This question often comes to me from parents who would like their child to develop golf skills to the point where they can compete first at the junior level and then at the collegiate level. Most do not appreciate the necessary skill sets required to achieve “elite” status in a specific sport or discipline. Therefore they are not in tune with the amount of time, effort and sacrifice that is necessary for success in the difficult game of golf.
Many parents have their children “OVER SCHEDULED”, with a myriad of activities (golf, tennis, band, the arts, etc.) and/or tutor’s that are expected to give the child an advantage over “others” in the academic arena and improve their chances of getting into an “elite” university. With a youngster that is “over-scheduled”, it is difficult for them to serve so many master’s. They become what is known as a “Jack of all trade’s, Master of none”.
Those parents who want their child to develop “elite” skills in a discipline should first identify the sport or activity that the child has a proclivity for. Skilled coach’s are able to determine if a youngster has the necessary attributes that could be developed into an elite performer. It does not matter whether the child is participating in golf, band, football, basketball, the arts or any other activity, it is important that they narrow their focus to one that allows them to develop fully into the “best that they can be”. Without the necessary focus and disciplines required to be an elite performer, it would or will be difficult to perform at a high level.
“So, how much should we practice”, I am asked? If the youngster is 8-12 I would suggest that they practice about 2 hours per day. Yes, every day! The practice session’s should be fun and focused on chipping, pitching and putting skills. The swing is what is practiced most, but contributes less to the ability to score. Therefore, a child who has short game skills will have an advantage in the scoring arena. About 70% of the practice time should be on the short game and putting skills.

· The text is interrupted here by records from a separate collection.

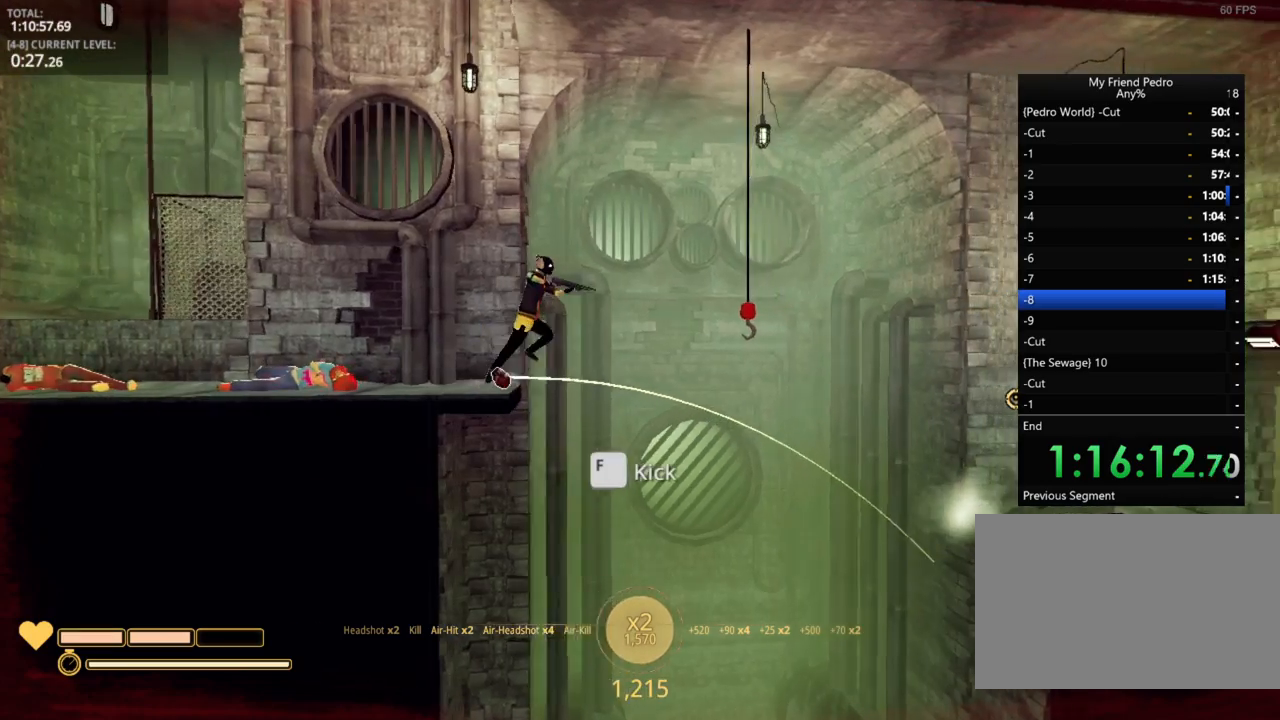
{"keys": ["d"], "mouse_move": "still", "events": [[400, "space", "up"]]}
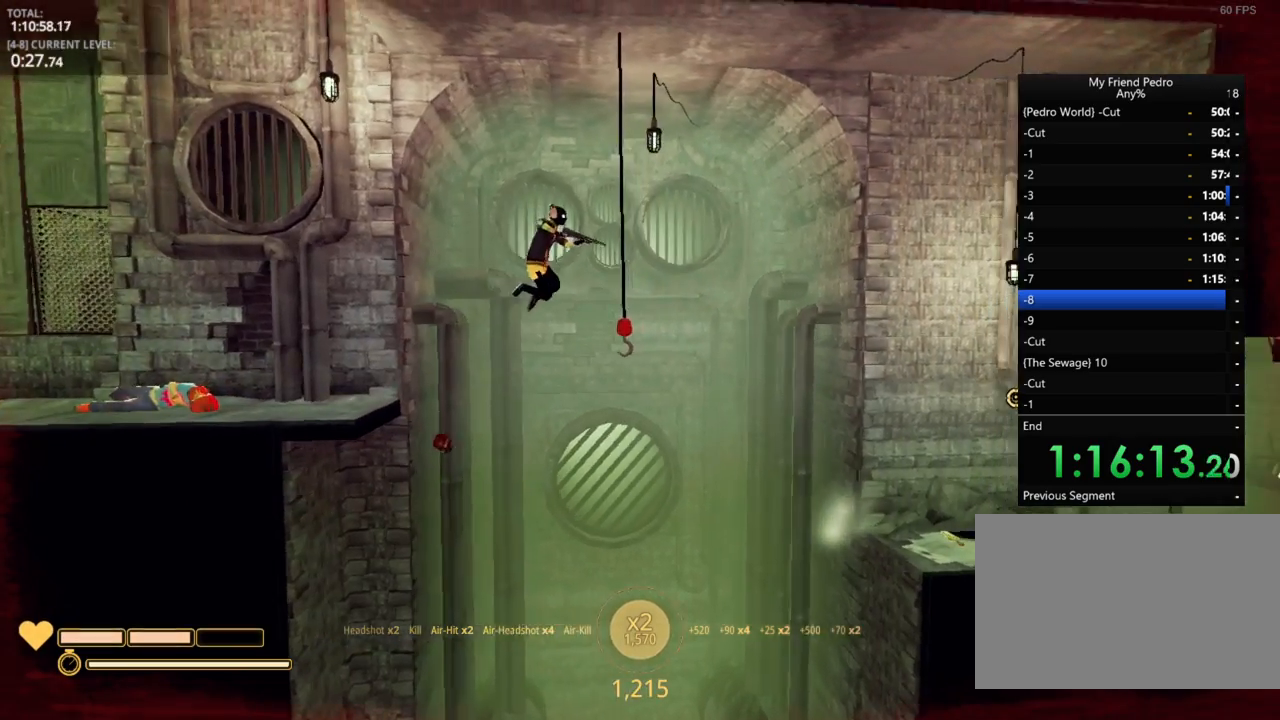
{"keys": ["d", "space"], "mouse_move": "still", "events": [[417, "space", "down"]]}
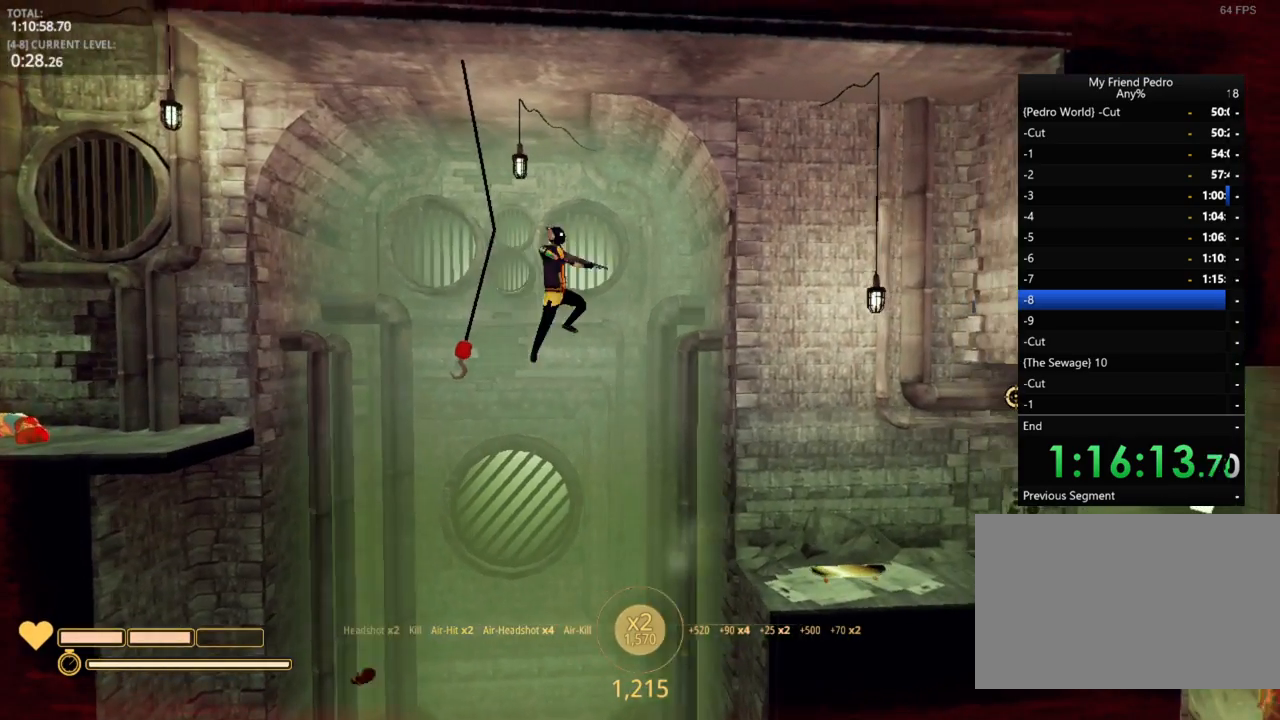
{"keys": ["d"], "mouse_move": "still", "events": [[267, "space", "up"]]}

The remaining 30% will be involved with hitting shots TOO TARGET’S.
When the child becomes 12 or 13 there should be more focus and an increase in the length of practice time. We like to see the time bumped up to 3 to 4 hours per day with the same break down with short game and shot making. This rigorous schedule will not guarantee success, but it will put you in a position to have the opportunity for success. Without the hard work, dedication and sacrifice, you will become another “want to be” instead having a chance to be “elite” in whatever activity you choose.
I have student’s who will work 4 to 5 hours a day during the school week (yes, they really do!) AND maintain good grades in their academics. On the weekend they will work most of the day. Make no mistake about what is important, family comes first, academics second, and the sport or activity becomes third but will be close to importance with academics. Academics will always be important.
If you have a youngster, figure out what you and they want to focus on. (Children often times will not know so you will need to make decision’s for them and guide them) They will want to do “everything” but it is the parent’s job to limit activities until you choose which one is a good fit for your beloved child.